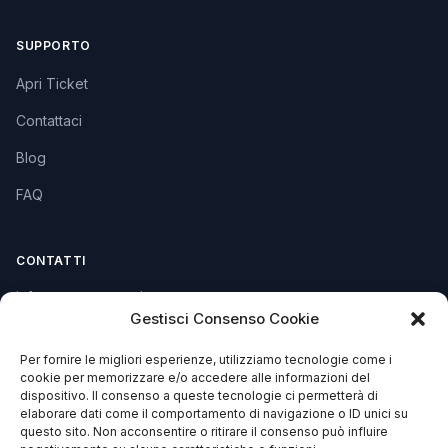
SUPPORTO
Apri Ticket
Contattaci
Blog
FAQ
CONTATTI
info@soccorsowp.it
Gestisci Consenso Cookie
+39 0245076840
Per fornire le migliori esperienze, utilizziamo tecnologie come i
PEC: gtechgroup@pec.it
cookie per memorizzare e/o accedere alle informazioni del
dispositivo. Il consenso a queste tecnologie ci permetterà di
Privacy Policy
elaborare dati come il comportamento di navigazione o ID unici su
Cookie Policy
questo sito. Non acconsentire o ritirare il consenso può influire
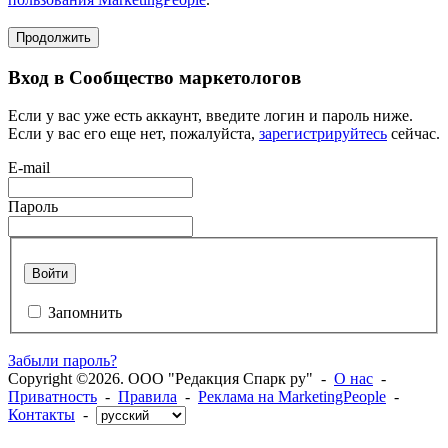
Продолжить
Вход в Сообщество маркетологов
Если у вас уже есть аккаунт, введите логин и пароль ниже.
Если у вас его еще нет, пожалуйста,
зарегистрируйтесь
сейчас.
E-mail
Пароль
Войти
Запомнить
Забыли пароль?
Copyright ©2026. ООО "Редакция Спарк ру" -
О нас
-
Приватность
-
Правила
-
Реклама на MarketingPeople
-
Контакты
-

* WHAT YOU NEED TO DO
Exclude the pictures and give back the rest of the data above exactly as written.

* FINISHED EXERCISE
SUPPORTO
Apri Ticket
Contattaci
Blog
FAQ
CONTATTI
info@soccorsowp.it
Gestisci Consenso Cookie
+39 0245076840
Per fornire le migliori esperienze, utilizziamo tecnologie come i
PEC: gtechgroup@pec.it
cookie per memorizzare e/o accedere alle informazioni del
dispositivo. Il consenso a queste tecnologie ci permetterà di
Privacy Policy
elaborare dati come il comportamento di navigazione o ID unici su
Cookie Policy
questo sito. Non acconsentire o ritirare il consenso può influire
Продолжить
Вход в Сообщество маркетологов
Если у вас уже есть аккаунт, введите логин и пароль ниже.
Если у вас его еще нет, пожалуйста,
зарегистрируйтесь
сейчас.
E-mail
Пароль
Войти
Запомнить
Забыли пароль?
Copyright ©2026. ООО "Редакция Спарк ру" -
О нас
-
Приватность
-
Правила
-
Реклама на MarketingPeople
-
Контакты
-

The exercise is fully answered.